- **Problem requirements**: Filter the records below down to the lines that contain the word "Gesetz", and copy each of those lines.

(Saved data entries)
::::::::::
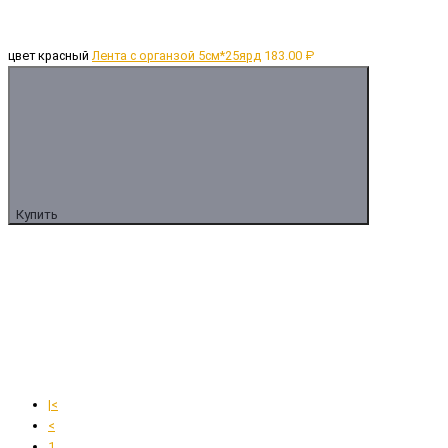
цвет красный
Лента с органзой 5см*25ярд
183.00 ₽
Купить
|<
<
1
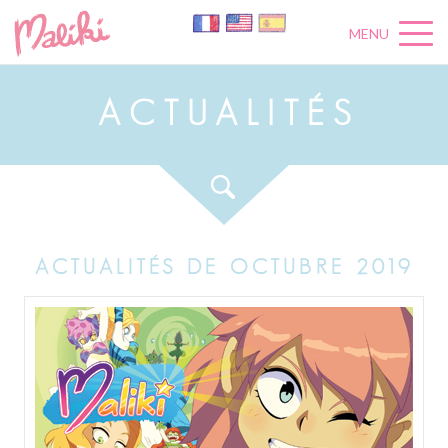
MENU
A
C
T
U
A
L
I
T
É
S
ACTUALITÉS DE OCTUBRE 2019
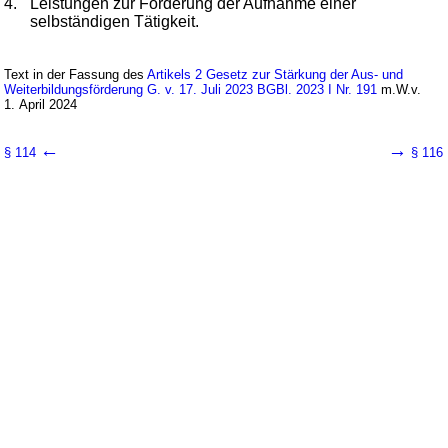
4.
Leistungen zur Förderung der Aufnahme einer
selbständigen Tätigkeit.
Text in der Fassung des
Artikels 2 Gesetz zur Stärkung der Aus- und
Weiterbildungsförderung G. v. 17. Juli 2023 BGBl. 2023 I Nr. 191
m.W.v.
1. April 2024
←
→
§ 114
§ 116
::::::::::
- **Solved problem**:
Artikels 2 Gesetz zur Stärkung der Aus- und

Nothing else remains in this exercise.